A total of 1,899,699 index hospitalisations were involved. Of index subjects, 12–57 % were exposed to each HRD at the time of admission, although the proportions taking both an HRD and one of the selected PIMs were much lower (generally ≤2 %, but as high as 8 % for combinations involving temazepam and for most PIMs combined with hypertension drugs). Included PIMs (indomethacin, naproxen, temazepam, oxazepam, diazepam, digoxin, amiodarone and ferrous sulphate) all tended to increase ORs, AFs and drug-related hospitalisation estimates in HRD combinations, although this was less evident for opioids and corticosteroids. Indomethacin had the greatest overall impact on HRD ORs/AFs. Indomethacin (OR 1.40; 95 % confidence interval [CI] 1.27–1.54) and naproxen (OR 1.22; 1.14–1.31) were associated with higher risks of unplanned hospitalisation than other antirheumatics (overall OR 1.09; 1.06–1.12). Similarly, among cardiac rhythm regulators, amiodarone (OR 1.22; 1.13–1.32) was riskier than digoxin (OR 1.08; 1.04–1.13). For comparisons of drug-related hospitalisation estimates, temazepam yielded the greatest absolute increases, especially with hypertension drugs.

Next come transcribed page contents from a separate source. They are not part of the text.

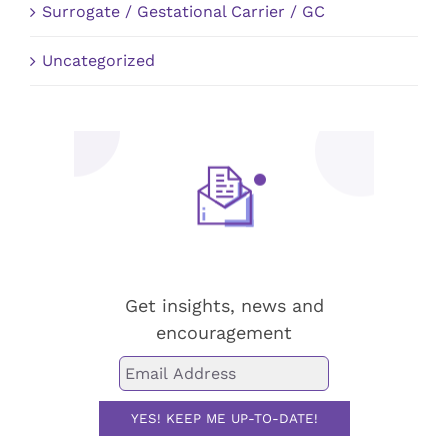
Surrogate / Gestational Carrier / GC
Uncategorized
Stay up-to-date!
Get insights, news and
encouragement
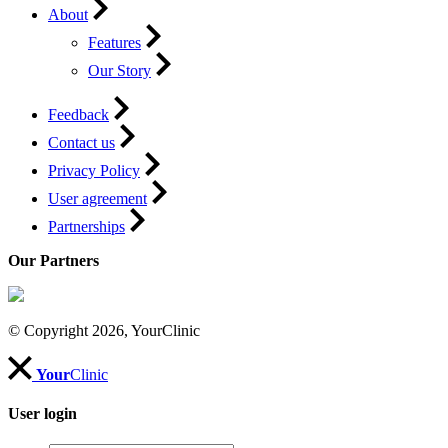
About
Features
Our Story
Feedback
Contact us
Privacy Policy
User agreement
Partnerships
Our Partners
© Copyright 2026, YourClinic
Your
Clinic
User login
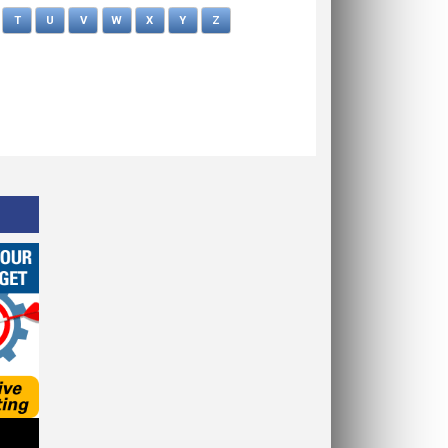
T
U
V
W
X
Y
Z
OPMCA News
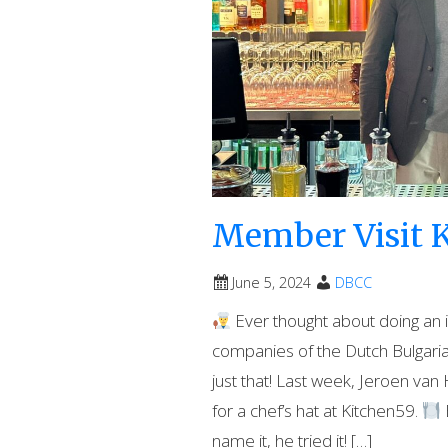
Member Visit K
June 5, 2024
DBCC
Ever thought about doing an 
companies of the Dutch Bulgar
just that! Last week, Jeroen v
for a chef’s hat at Kitchen59.
name it, he tried it! […]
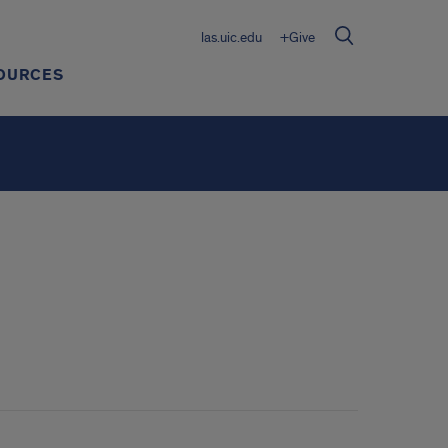
las.uic.edu
+Give
OURCES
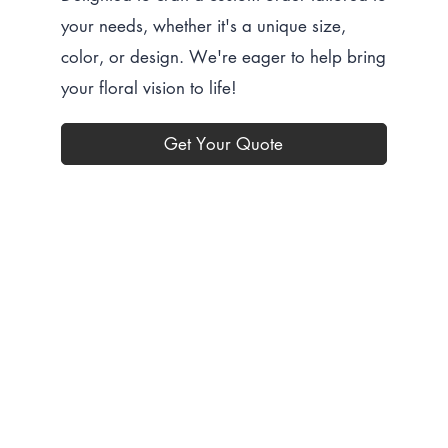
your needs, whether it's a unique size,
color, or design. We're eager to help bring
your floral vision to life!
Get Your Quote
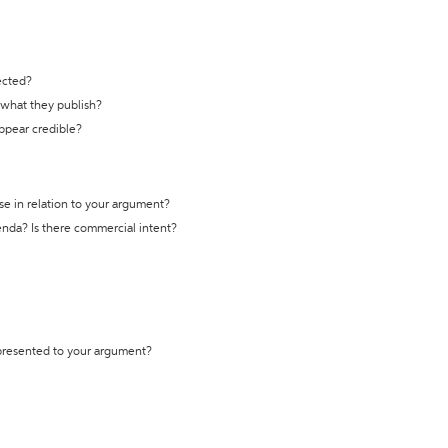
ected?
t what they publish?
appear credible?
se in relation to your argument?
genda? Is there commercial intent?
 presented to your argument?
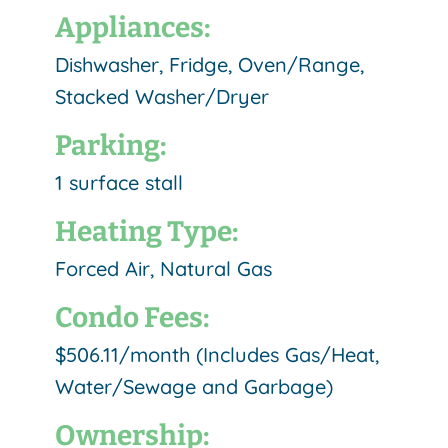
Appliances:
Dishwasher, Fridge, Oven/Range,
Stacked Washer/Dryer
Parking:
1 surface stall
Heating Type:
Forced Air, Natural Gas
Condo Fees:
$506.11/month (Includes Gas/Heat,
Water/Sewage and Garbage)
Ownership:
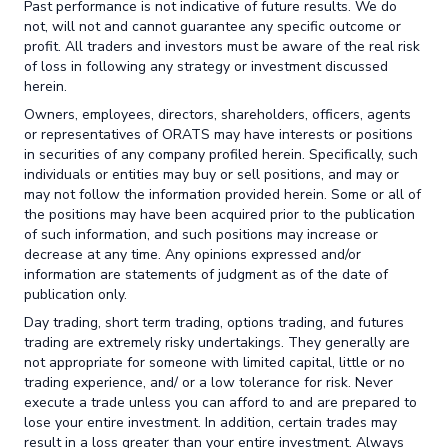
Past performance is not indicative of future results. We do
not, will not and cannot guarantee any specific outcome or
profit. All traders and investors must be aware of the real risk
of loss in following any strategy or investment discussed
herein.
Owners, employees, directors, shareholders, officers, agents
or representatives of ORATS may have interests or positions
in securities of any company profiled herein. Specifically, such
individuals or entities may buy or sell positions, and may or
may not follow the information provided herein. Some or all of
the positions may have been acquired prior to the publication
of such information, and such positions may increase or
decrease at any time. Any opinions expressed and/or
information are statements of judgment as of the date of
publication only.
Day trading, short term trading, options trading, and futures
trading are extremely risky undertakings. They generally are
not appropriate for someone with limited capital, little or no
trading experience, and/ or a low tolerance for risk. Never
execute a trade unless you can afford to and are prepared to
lose your entire investment. In addition, certain trades may
result in a loss greater than your entire investment. Always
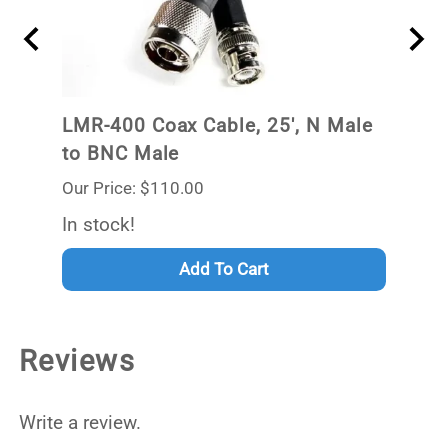
ale
LMR-400 Coax Cable, 25', N Male
LMR-
to BNC Male
to B
Our Price: $110.00
Our P
Out 
In stock!
Add To Cart
Reviews
Write a review.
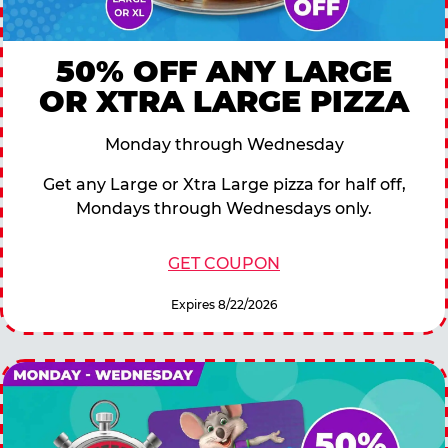
50% OFF ANY LARGE
OR XTRA LARGE PIZZA
Monday through Wednesday
Get any Large or Xtra Large pizza for half off,
Mondays through Wednesdays only.
GET COUPON
Expires 8/22/2026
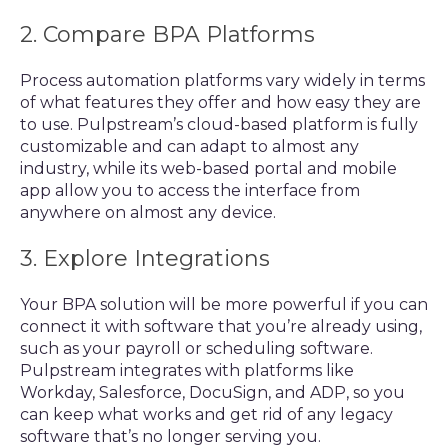
2. Compare BPA Platforms
Process automation platforms vary widely in terms
of what features they offer and how easy they are
to use. Pulpstream’s cloud-based platform is fully
customizable and can adapt to almost any
industry, while its web-based portal and mobile
app allow you to access the interface from
anywhere on almost any device.
3. Explore Integrations
Your BPA solution will be more powerful if you can
connect it with software that you’re already using,
such as your payroll or scheduling software.
Pulpstream integrates with platforms like
Workday, Salesforce, DocuSign, and ADP, so you
can keep what works and get rid of any legacy
software that’s no longer serving you.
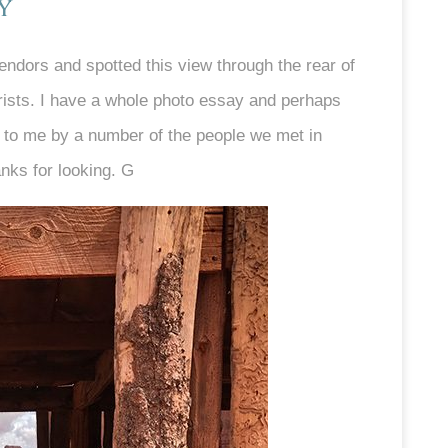
y
endors and spotted this view through the rear of
ourists. I have a whole photo essay and perhaps
 to me by a number of the people we met in
anks for looking. G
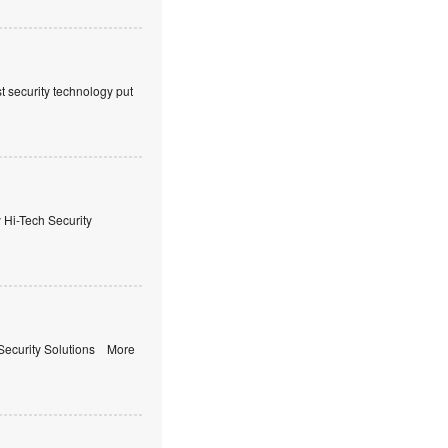
t security technology put
i-Tech Security
ecurity Solutions More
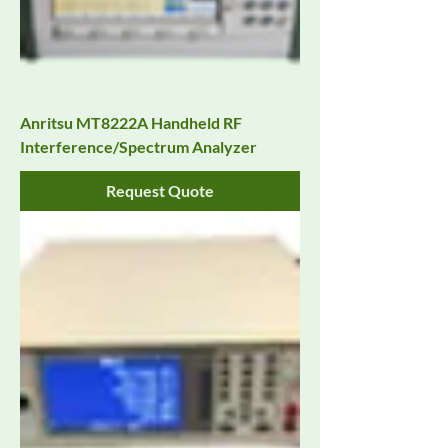
Anritsu MT8222A Handheld RF
Interference/Spectrum Analyzer
Request Quote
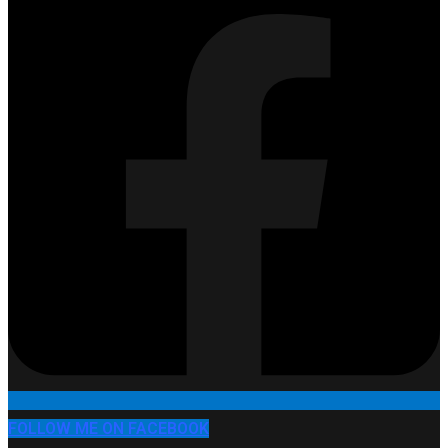
FOLLOW ME ON FACEBOOK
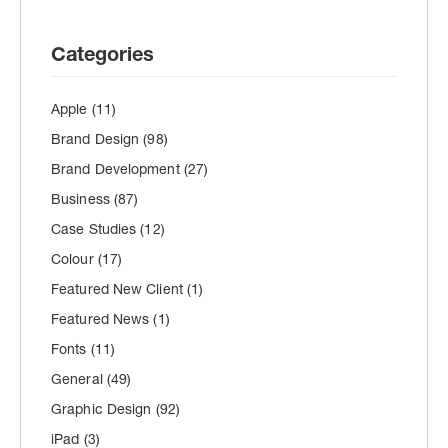
Categories
Apple
(11)
Brand Design
(98)
Brand Development
(27)
Business
(87)
Case Studies
(12)
Colour
(17)
Featured New Client
(1)
Featured News
(1)
Fonts
(11)
General
(49)
Graphic Design
(92)
iPad
(3)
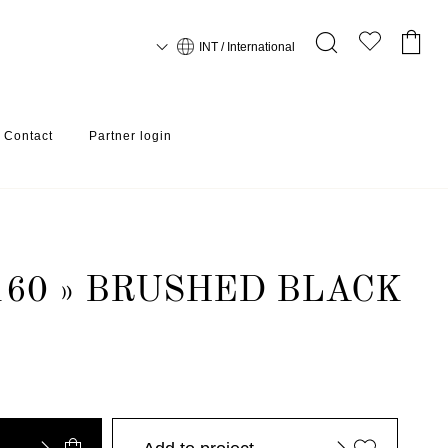
INT / International
Contact
Partner login
60 » BRUSHED BLACK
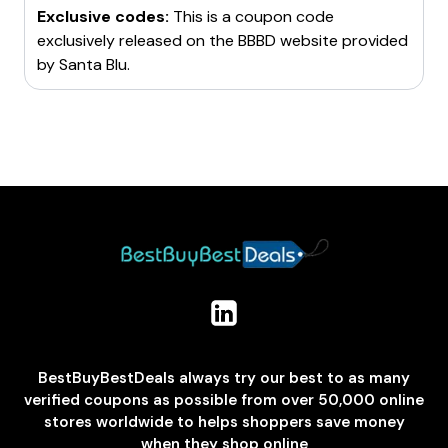
Exclusive codes:
This is a coupon code
exclusively released on the BBBD website provided
by
Santa Blu
.
BestBuyBestDeals always try our best to as many
verified coupons as possible from over 50,000 online
stores worldwide to helps shoppers save money
when they shop online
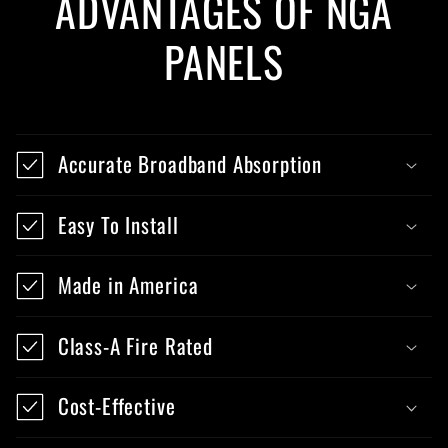
ADVANTAGES OF NGA
PANELS
Accurate Broadband Absorption
Easy To Install
Made in America
Class-A Fire Rated
Cost-Effective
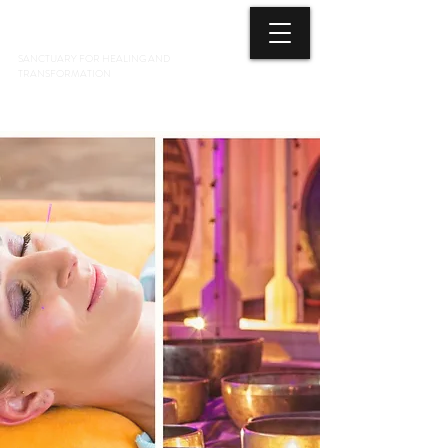
3 ELEMENTS HEALING ARTS CENTER
SANCTUARY FOR HEALING AND
TRANSFORMATION
718 428-6678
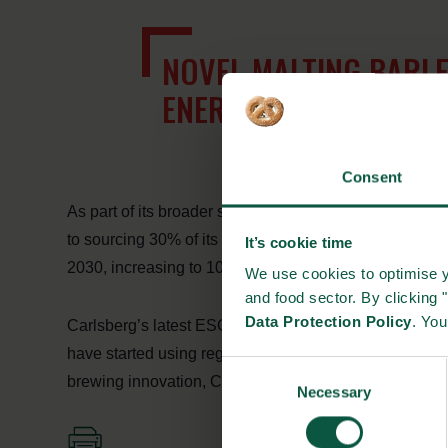
NOVEL MALTING BARLE
ENERGY DURING WORT
Consent
As part of its broader sustainability programme, To
to sourcing 30% of its agricultural raw materials from
It’s cookie time
2030, increasing to 100% by 2040.
We use cookies to optimise y
and food sector. By clicking 
Data Protection Policy
. Yo
Carlsberg’s latest ESG reporting shows continued prog
have started using regenerative practices. By combini
Consent
brewing innovation, Carlsberg is working to reduce the c
Necessary
Selection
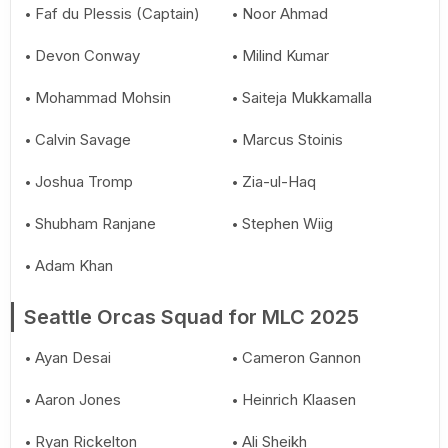
Faf du Plessis (Captain)
Noor Ahmad
Devon Conway
Milind Kumar
Mohammad Mohsin
Saiteja Mukkamalla
Calvin Savage
Marcus Stoinis
Joshua Tromp
Zia-ul-Haq
Shubham Ranjane
Stephen Wiig
Adam Khan
Seattle Orcas Squad for MLC 2025
Ayan Desai
Cameron Gannon
Aaron Jones
Heinrich Klaasen
Ryan Rickelton
Ali Sheikh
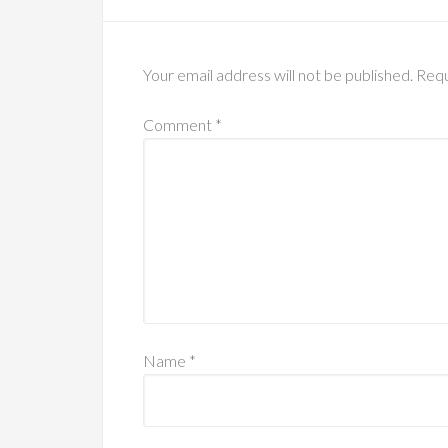
Your email address will not be published.
Requ
Comment
*
Name
*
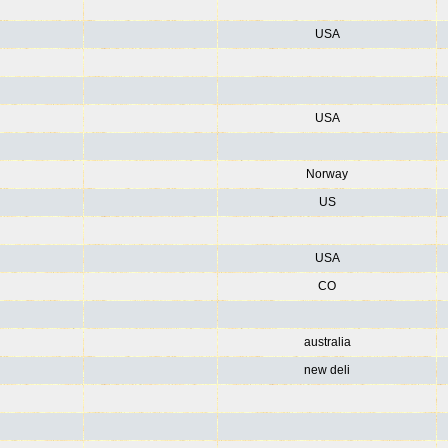
USA
USA
Norway
US
USA
CO
australia
new deli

Indomethacin and temazepam should be prescribed cautiously in elderly patients, especially in drug combinations. Furthermore, it appears other antirheumatics should be favoured over indomethacin/naproxen and, in situations where both drugs may be appropriate, digoxin over amiodarone. Our methodology may help assess the safety of new medications in drug combinations in preliminary pharmacovigilance investigations.